OS LABIRINTOS DA CERTEZA NÃO ME MOSTRAM OS CAMINHOS

Entendo as posições de quem defende o humanismo e a religião como válvulas de escape para solucionar problemas morais e éticos não racionais. Minha curiosidade pela Geografia e pela História me levou a exceder as fronteiras da minha visão de mundo. Tive sorte de a minha mãe ser sincrética em termos religiosos, nasceu católica, frequentou a Umbanda, o Espiritismo e aceitava os convites do pastor de uma Igreja Batista, de frente da minha casa, para frequentar os cultos.

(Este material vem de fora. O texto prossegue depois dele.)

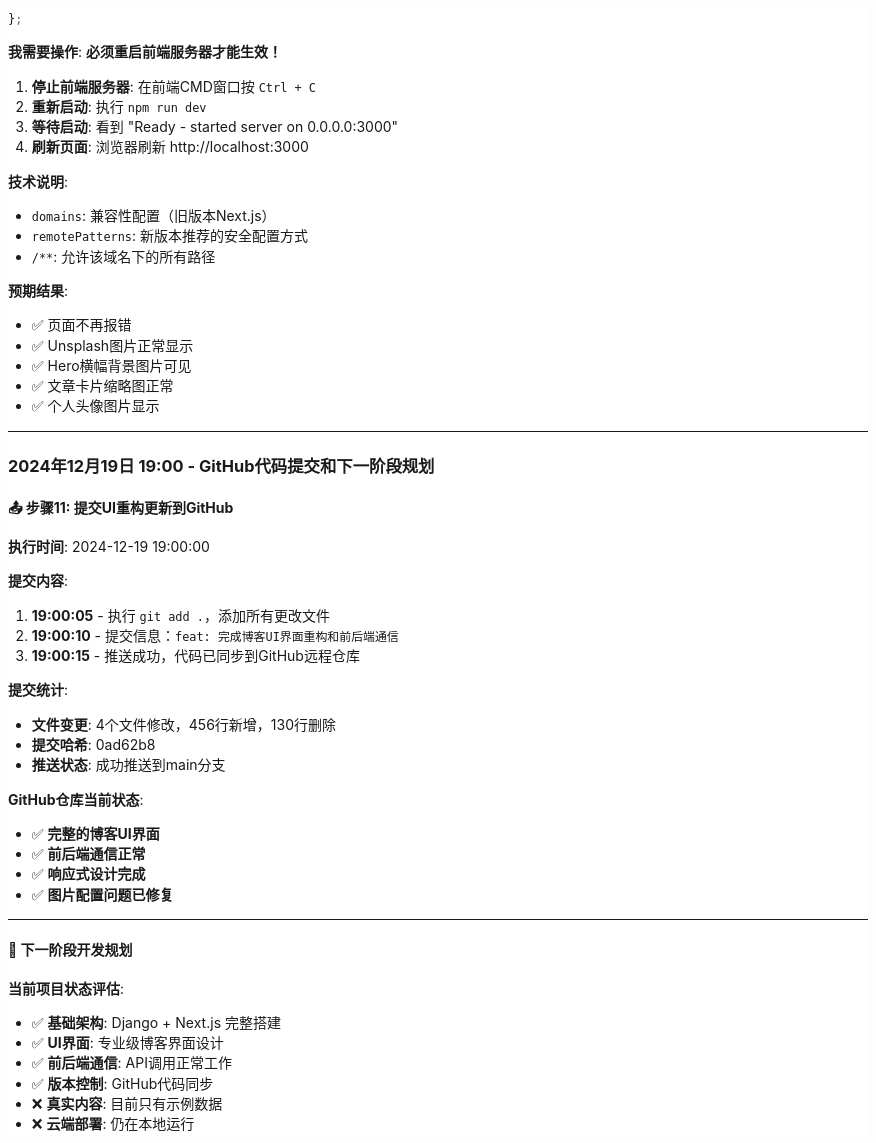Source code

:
 ```typescript
};
```

**我需要操作**:
**必须重启前端服务器才能生效！**

1. **停止前端服务器**: 在前端CMD窗口按 `Ctrl + C`
2. **重新启动**: 执行 `npm run dev`
3. **等待启动**: 看到 "Ready - started server on 0.0.0.0:3000"
4. **刷新页面**: 浏览器刷新 http://localhost:3000

**技术说明**:
- `domains`: 兼容性配置（旧版本Next.js）
- `remotePatterns`: 新版本推荐的安全配置方式
- `/**`: 允许该域名下的所有路径

**预期结果**:
- ✅ 页面不再报错
- ✅ Unsplash图片正常显示
- ✅ Hero横幅背景图片可见
- ✅ 文章卡片缩略图正常
- ✅ 个人头像图片显示

---

### 2024年12月19日 19:00 - GitHub代码提交和下一阶段规划

#### 📤 步骤11: 提交UI重构更新到GitHub

**执行时间**: 2024-12-19 19:00:00

**提交内容**:
1. **19:00:05** - 执行 `git add .`，添加所有更改文件
2. **19:00:10** - 提交信息：`feat: 完成博客UI界面重构和前后端通信`
3. **19:00:15** - 推送成功，代码已同步到GitHub远程仓库

**提交统计**:
- **文件变更**: 4个文件修改，456行新增，130行删除
- **提交哈希**: 0ad62b8
- **推送状态**: 成功推送到main分支

**GitHub仓库当前状态**:
- ✅ **完整的博客UI界面**
- ✅ **前后端通信正常**
- ✅ **响应式设计完成**
- ✅ **图片配置问题已修复**

---

#### 🚀 下一阶段开发规划

**当前项目状态评估**:
- ✅ **基础架构**: Django + Next.js 完整搭建
- ✅ **UI界面**: 专业级博客界面设计
- ✅ **前后端通信**: API调用正常工作
- ✅ **版本控制**: GitHub代码同步
- ❌ **真实内容**: 目前只有示例数据
- ❌ **云端部署**: 仍在本地运行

Meu pai era militar e tocava terror dentro de casa. Então, a saída para a minha individualidade foi ser aprendiz na vida. Descri das religiões muito cedo. Vi apenas comércio e falsos pastores de almas. Um padre negro, de esquerda e do Maranhão me ajudou a selar meu agnosticismo. Ele era mais “científico” do que eu. Quando ingressei na Universidade, fui atraído pelo movimento estudantil e pela literatura. A cada evento de que participava mais e mais me revoltava contra as injustiças e procurava as razões da sua existência. Minha opção pelo decolonialismo foi instantânea. Ainda nem se falava nisso e eu já era anarcodecolonial sem saber ao certo onde isso iria dar. Quanto mais eu via a elite ter tudo e nós, da periferia, recebermos apenas as sobras, parti para a reação.

O sistema precisava de vozes e de mãos que atuassem em defesa dos oprimidos. Tornei-me professor e passei a usar a minha escrita como arma contra toda a opressão. Meus estudos da Língua francesa me levaram a conhecer o cosmos e a ciência astrofísica. Como aprendiz, passei a ver o mundo desierarquizado e a compreender que a minha capacidade intelectiva era apenas um grama em meio às toneladas de saberes que pululavam mundo afora. Toda a concepção que tenho da cultura e da identidade dos povos me fez caminhar para o respeito às diferenças e a mais completa inoperância da minha convicção sobre a cultura do outro.

Vi certa vez um documentário de tribos na África que cultivam seus mortos comendo-lhes o cérebro podre. A necrofilia é uma cultura ou uma doença da ausência da civilização? Quem inventou a necrofilia? Ela também existiu na Europa. A mesma Europa que evoluiu na Ciência e na Filosofia, fabricou câmaras de gás, cortou a cabeça de africanos por esporte e assassinava centenas de índios por dia para que suas mortes servissem de exemplo para os resistentes. Tudo isso feito em nome de Deus e com a complacência criminosa dos seus representantes.

Como posso condenar o que não entendo ou se entendo tomo o partido daquele que me ordenou as ideias que nego? Religião e humanismo não são muito próximos. E o humanismo foi uma das formas de se desculparem dos crimes hediondos cometidos contra a humanidade não europeia, branca e cristã. Dá pra debater mais, mas sem a autoridade do que me quis moldar à sua imagem e (des)semelhança.